Task prompt: If a record holds a picture, leave the picture out, but write out everything else exactly.

Data for processing:
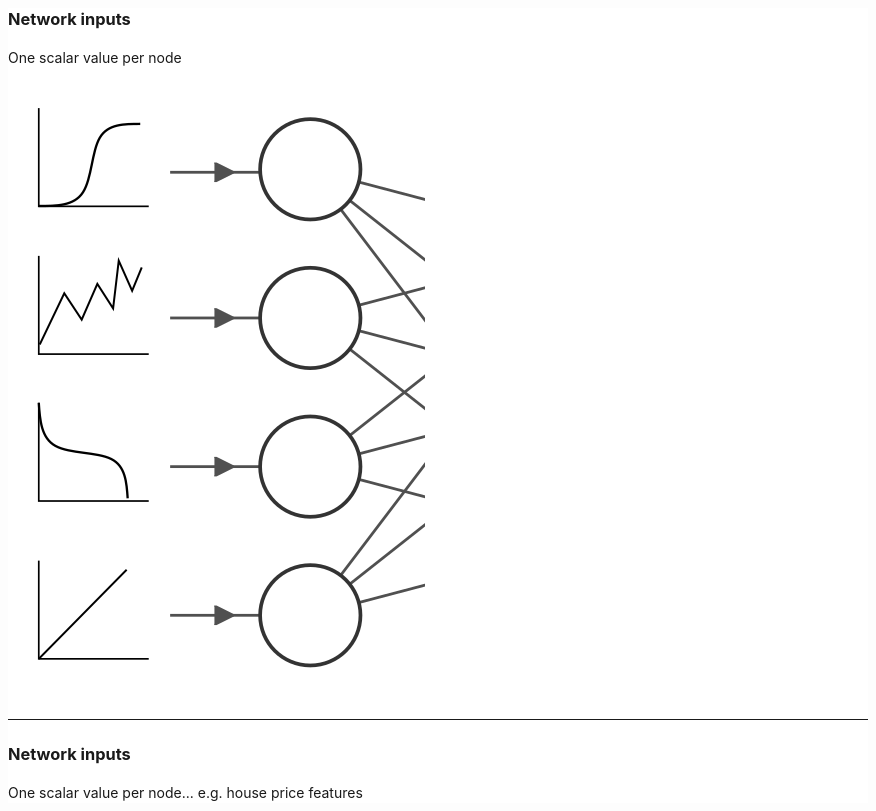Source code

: 

### Network inputs

One scalar value per node

<img src="assets/img/neuralnetwork-input.svg"  style="background: white; padding: 1em;"/>

---

### Network inputs

One scalar value per node... e.g. house price features
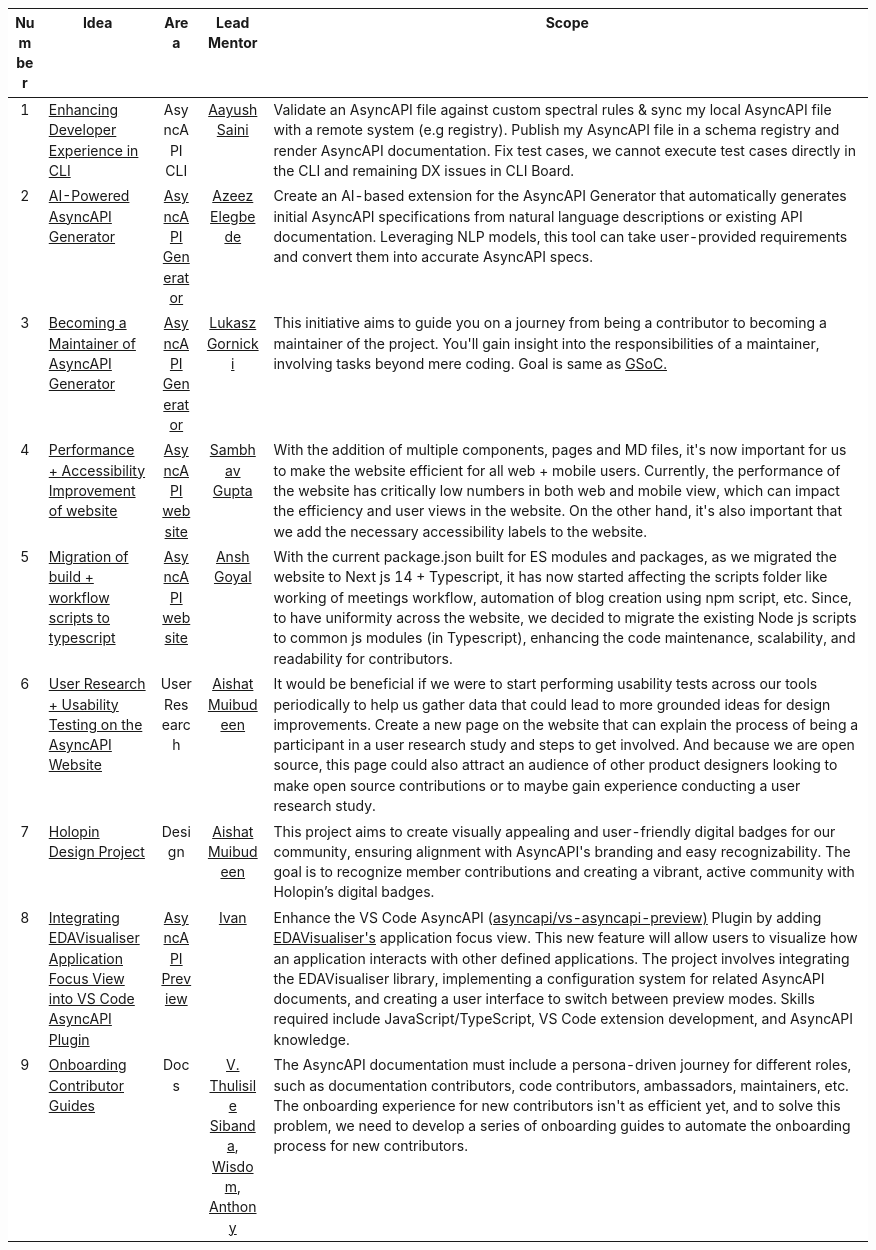 Number | Idea | Area | Lead Mentor | Scope
:---:|---|:---:|:---:|---
1 | [Enhancing Developer Experience in CLI](https://github.com/asyncapi/cli/issues/15) | AsyncAPI CLI | [Aayush Saini](https://github.com/AayushSaini101) | Validate an AsyncAPI file against custom spectral rules & sync my local AsyncAPI file with a remote system (e.g registry). Publish my AsyncAPI file in a schema registry and render AsyncAPI documentation. Fix test cases, we cannot execute test cases directly in the CLI and remaining DX issues in CLI Board.
2 | [AI-Powered AsyncAPI Generator](https://github.com/orgs/asyncapi/discussions/1361#discussioncomment-10505262) | [AsyncAPI Generator](https://github.com/asyncapi/generator) | [Azeez Elegbede](https://github.com/AceTheCreator) | Create an AI-based extension for the AsyncAPI Generator that automatically generates initial AsyncAPI specifications from natural language descriptions or existing API documentation. Leveraging NLP models, this tool can take user-provided requirements and convert them into accurate AsyncAPI specs.
3 | [Becoming a Maintainer of AsyncAPI Generator](https://github.com/orgs/asyncapi/discussions/1361#discussioncomment-10520123) | [AsyncAPI Generator](https://github.com/asyncapi/generator) | [Lukasz Gornicki](https://github.com/derberg) | This initiative aims to guide you on a journey from being a contributor to becoming a maintainer of the project. You'll gain insight into the responsibilities of a maintainer, involving tasks beyond mere coding. Goal is same as [GSoC.](https://github.com/asyncapi/generator/issues/1145)
4 | [Performance + Accessibility Improvement of website](https://github.com/asyncapi/website/issues/3186) | [AsyncAPI website](https://github.com/asyncapi/website) | [Sambhav Gupta](https://github.com/sambhavgupta0705) |With the addition of multiple components, pages and MD files, it's now important for us to make the website efficient for all web + mobile users. Currently, the performance of the website has critically low numbers in both web and mobile view, which can impact the efficiency and user views in the website. On the other hand, it's also important that we add the necessary accessibility labels to the website. 
5 | [Migration of build + workflow scripts to typescript](https://github.com/asyncapi/website/issues/3187) | [AsyncAPI website](https://github.com/asyncapi/website) | [Ansh Goyal](https://github.com/anshgoyalevil) | With the current package.json built for ES modules and packages, as we migrated the website to Next js 14 + Typescript, it has now started affecting the scripts folder like working of meetings workflow, automation of blog creation using npm script, etc. Since, to have uniformity across the website, we decided to migrate the existing Node js scripts to common js modules (in Typescript), enhancing the code maintenance, scalability, and readability for contributors.
6 | [User Research + Usability Testing on the AsyncAPI Website](https://github.com/asyncapi/website/issues/529) | User Research | [Aishat Muibudeen](https://github.com/Mayaleeeee) | It would be beneficial if we were to start performing usability tests across our tools periodically to help us gather data that could lead to more grounded ideas for design improvements. Create a new page on the website that can explain the process of being a participant in a user research study and steps to get involved. And because we are open source, this page could also attract an audience of other product designers looking to make open source contributions or to maybe gain experience conducting a user research study. 
7 | [Holopin Design Project](https://github.com/asyncapi/community/issues/1306) | Design | [Aishat Muibudeen](https://github.com/Mayaleeeee)|This project aims to create visually appealing and user-friendly digital badges for our community, ensuring alignment with AsyncAPI's branding and easy recognizability. The goal is to recognize member contributions and creating a vibrant, active community with Holopin’s digital badges.
8 | [Integrating EDAVisualiser Application Focus View into VS Code AsyncAPI Plugin](https://github.com/orgs/asyncapi/discussions/1361#discussioncomment-10540858) | [AsyncAPI Preview](https://github.com/asyncapi/vs-asyncapi-preview) | [Ivan](https://github.com/ivangsa) |Enhance the VS Code AsyncAPI ([asyncapi/vs-asyncapi-preview)](https://github.com/asyncapi/vs-asyncapi-preview/issues/235) Plugin by adding [EDAVisualiser's](https://github.com/asyncapi/EDAVisualiser/) application focus view. This new feature will allow users to visualize how an application interacts with other defined applications. The project involves integrating the EDAVisualiser library, implementing a configuration system for related AsyncAPI documents, and creating a user interface to switch between preview modes. Skills required include JavaScript/TypeScript, VS Code extension development, and AsyncAPI knowledge.
9 | [Onboarding Contributor Guides](https://github.com/orgs/asyncapi/discussions/1361#discussioncomment-10610947) | Docs | [V. Thulisile Sibanda](https://github.com/thulieblack), [Wisdom](https://github.com/wise4rmgod), [Anthony](https://github.com/bandantonio) |The AsyncAPI documentation must include a persona-driven journey for different roles, such as documentation contributors, code contributors, ambassadors, maintainers, etc. The onboarding experience for new contributors isn't as efficient yet, and to solve this problem, we need to develop a series of onboarding guides to automate the onboarding process for new contributors.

Written response:
Source code

: 

### Network inputs

One scalar value per node

<img src="assets/img/neuralnetwork-input.svg"  style="background: white; padding: 1em;"/>

---

### Network inputs

One scalar value per node... e.g. house price features
 Number | Idea | Area | Lead Mentor | Scope
:---:|---|:---:|:---:|---
1 | [Enhancing Developer Experience in CLI](https://github.com/asyncapi/cli/issues/15) | AsyncAPI CLI | [Aayush Saini](https://github.com/AayushSaini101) | Validate an AsyncAPI file against custom spectral rules & sync my local AsyncAPI file with a remote system (e.g registry). Publish my AsyncAPI file in a schema registry and render AsyncAPI documentation. Fix test cases, we cannot execute test cases directly in the CLI and remaining DX issues in CLI Board.
2 | [AI-Powered AsyncAPI Generator](https://github.com/orgs/asyncapi/discussions/1361#discussioncomment-10505262) | [AsyncAPI Generator](https://github.com/asyncapi/generator) | [Azeez Elegbede](https://github.com/AceTheCreator) | Create an AI-based extension for the AsyncAPI Generator that automatically generates initial AsyncAPI specifications from natural language descriptions or existing API documentation. Leveraging NLP models, this tool can take user-provided requirements and convert them into accurate AsyncAPI specs.
3 | [Becoming a Maintainer of AsyncAPI Generator](https://github.com/orgs/asyncapi/discussions/1361#discussioncomment-10520123) | [AsyncAPI Generator](https://github.com/asyncapi/generator) | [Lukasz Gornicki](https://github.com/derberg) | This initiative aims to guide you on a journey from being a contributor to becoming a maintainer of the project. You'll gain insight into the responsibilities of a maintainer, involving tasks beyond mere coding. Goal is same as [GSoC.](https://github.com/asyncapi/generator/issues/1145)
4 | [Performance + Accessibility Improvement of website](https://github.com/asyncapi/website/issues/3186) | [AsyncAPI website](https://github.com/asyncapi/website) | [Sambhav Gupta](https://github.com/sambhavgupta0705) |With the addition of multiple components, pages and MD files, it's now important for us to make the website efficient for all web + mobile users. Currently, the performance of the website has critically low numbers in both web and mobile view, which can impact the efficiency and user views in the website. On the other hand, it's also important that we add the necessary accessibility labels to the website. 
5 | [Migration of build + workflow scripts to typescript](https://github.com/asyncapi/website/issues/3187) | [AsyncAPI website](https://github.com/asyncapi/website) | [Ansh Goyal](https://github.com/anshgoyalevil) | With the current package.json built for ES modules and packages, as we migrated the website to Next js 14 + Typescript, it has now started affecting the scripts folder like working of meetings workflow, automation of blog creation using npm script, etc. Since, to have uniformity across the website, we decided to migrate the existing Node js scripts to common js modules (in Typescript), enhancing the code maintenance, scalability, and readability for contributors.
6 | [User Research + Usability Testing on the AsyncAPI Website](https://github.com/asyncapi/website/issues/529) | User Research | [Aishat Muibudeen](https://github.com/Mayaleeeee) | It would be beneficial if we were to start performing usability tests across our tools periodically to help us gather data that could lead to more grounded ideas for design improvements. Create a new page on the website that can explain the process of being a participant in a user research study and steps to get involved. And because we are open source, this page could also attract an audience of other product designers looking to make open source contributions or to maybe gain experience conducting a user research study. 
7 | [Holopin Design Project](https://github.com/asyncapi/community/issues/1306) | Design | [Aishat Muibudeen](https://github.com/Mayaleeeee)|This project aims to create visually appealing and user-friendly digital badges for our community, ensuring alignment with AsyncAPI's branding and easy recognizability. The goal is to recognize member contributions and creating a vibrant, active community with Holopin’s digital badges.
8 | [Integrating EDAVisualiser Application Focus View into VS Code AsyncAPI Plugin](https://github.com/orgs/asyncapi/discussions/1361#discussioncomment-10540858) | [AsyncAPI Preview](https://github.com/asyncapi/vs-asyncapi-preview) | [Ivan](https://github.com/ivangsa) |Enhance the VS Code AsyncAPI ([asyncapi/vs-asyncapi-preview)](https://github.com/asyncapi/vs-asyncapi-preview/issues/235) Plugin by adding [EDAVisualiser's](https://github.com/asyncapi/EDAVisualiser/) application focus view. This new feature will allow users to visualize how an application interacts with other defined applications. The project involves integrating the EDAVisualiser library, implementing a configuration system for related AsyncAPI documents, and creating a user interface to switch between preview modes. Skills required include JavaScript/TypeScript, VS Code extension development, and AsyncAPI knowledge.
9 | [Onboarding Contributor Guides](https://github.com/orgs/asyncapi/discussions/1361#discussioncomment-10610947) | Docs | [V. Thulisile Sibanda](https://github.com/thulieblack), [Wisdom](https://github.com/wise4rmgod), [Anthony](https://github.com/bandantonio) |The AsyncAPI documentation must include a persona-driven journey for different roles, such as documentation contributors, code contributors, ambassadors, maintainers, etc. The onboarding experience for new contributors isn't as efficient yet, and to solve this problem, we need to develop a series of onboarding guides to automate the onboarding process for new contributors.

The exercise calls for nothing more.